In parallel to the experimental efforts above, tremendous efforts have been made on computational models for the selection of the optimal DNA targets and the corresponding sgRNAs with minimum off-target effect. Most of the existing computational models are based on various data processing algorithms such as deep learning. These approaches have shown encouraging results for specific systems. However, the accuracy for the purely database-derived parameters often suffers from the quality of the mixed data source. For example, the data collected from the different cell types, species, delivery modality, and dosage may affect the training quality. Because the experimental condition can significantly influence the on- and off-target gene editing efficiencies, the reliability for extracting important features over mixed experimental data using blind data-based algorithms can be limited.

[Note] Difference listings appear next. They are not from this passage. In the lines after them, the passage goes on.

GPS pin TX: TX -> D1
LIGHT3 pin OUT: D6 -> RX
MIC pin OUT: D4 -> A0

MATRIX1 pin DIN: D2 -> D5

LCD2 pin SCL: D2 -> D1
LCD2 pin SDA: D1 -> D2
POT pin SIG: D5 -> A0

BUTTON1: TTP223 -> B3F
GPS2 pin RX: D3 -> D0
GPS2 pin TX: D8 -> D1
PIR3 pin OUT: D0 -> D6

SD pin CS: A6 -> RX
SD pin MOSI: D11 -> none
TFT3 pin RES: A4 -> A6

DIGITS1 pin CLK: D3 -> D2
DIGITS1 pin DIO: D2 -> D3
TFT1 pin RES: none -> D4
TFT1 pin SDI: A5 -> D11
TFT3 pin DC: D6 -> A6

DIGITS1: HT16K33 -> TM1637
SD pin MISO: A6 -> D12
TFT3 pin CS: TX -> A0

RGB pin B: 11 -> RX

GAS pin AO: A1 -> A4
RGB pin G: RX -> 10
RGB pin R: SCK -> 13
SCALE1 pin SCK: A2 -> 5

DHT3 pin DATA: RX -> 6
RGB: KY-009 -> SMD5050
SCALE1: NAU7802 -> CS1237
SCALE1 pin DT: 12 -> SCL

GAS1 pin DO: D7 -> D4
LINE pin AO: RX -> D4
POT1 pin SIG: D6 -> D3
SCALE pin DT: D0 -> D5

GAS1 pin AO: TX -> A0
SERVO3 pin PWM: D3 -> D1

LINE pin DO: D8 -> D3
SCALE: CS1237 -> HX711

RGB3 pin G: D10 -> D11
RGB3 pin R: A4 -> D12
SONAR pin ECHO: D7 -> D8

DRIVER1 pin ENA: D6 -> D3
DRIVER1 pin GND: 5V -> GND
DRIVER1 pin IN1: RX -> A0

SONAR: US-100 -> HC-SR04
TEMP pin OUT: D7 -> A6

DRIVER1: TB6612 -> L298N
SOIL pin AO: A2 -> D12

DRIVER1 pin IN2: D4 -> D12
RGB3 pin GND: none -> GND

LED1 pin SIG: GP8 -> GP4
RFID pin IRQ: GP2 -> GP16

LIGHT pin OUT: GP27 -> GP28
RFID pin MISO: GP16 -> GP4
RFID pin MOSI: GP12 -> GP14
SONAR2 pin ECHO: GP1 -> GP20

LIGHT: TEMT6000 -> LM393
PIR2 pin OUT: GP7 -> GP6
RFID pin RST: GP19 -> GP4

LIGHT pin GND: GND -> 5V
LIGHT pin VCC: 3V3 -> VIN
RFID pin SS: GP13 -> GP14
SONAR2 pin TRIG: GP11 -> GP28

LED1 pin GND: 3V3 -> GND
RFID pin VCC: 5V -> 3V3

Realizing the limitations above, researchers begin to tackle the CRISPR gene editing problem from a physical point of view. For example, the recently reported VfoldCAS model (Xu et al. 2017) predicts and analyses CRISPR gene editing efficiency by computing the free-energy landscape for the full conformational ensemble of the sgRNA-DNA system. The model successfully quantifies the intrinsic correlation between and thermodynamic stability of the CRISPR system and the gene editing efficiency. More recently, uCRISPR (Zhang et al. 2019), another free-energy-based model, leads to much improved accuracy in predicting on- and off-target efficiencies. The uCRISPR model synthesizes multiple key steps into a unified framework. Specifically, unlike most other approaches, which focus on the sgRNA spacer-DNA target binding site, uCRISPR also accounts for the stability (the probability for the formation) of the functional tracrRNA structure, the sequence-dependent interactions between Cas9 and the non-target DNA strand, and the PAM sequence effect on Cas9/sgRNA-PAM binding affinity. Furthermore, because the model breaks the gene editing result down to elementary interaction terms, the parameters in the model are less likely data-dependent and are more transferable between the different experimental systems. Future development of the computational efforts requires more extensive database for the different experimental conditions including the different cell types and species. With the computational framework such as uCRISPR, the larger database would enable the development of a new generation of computational tools for precision CRISPR for any given genome systems.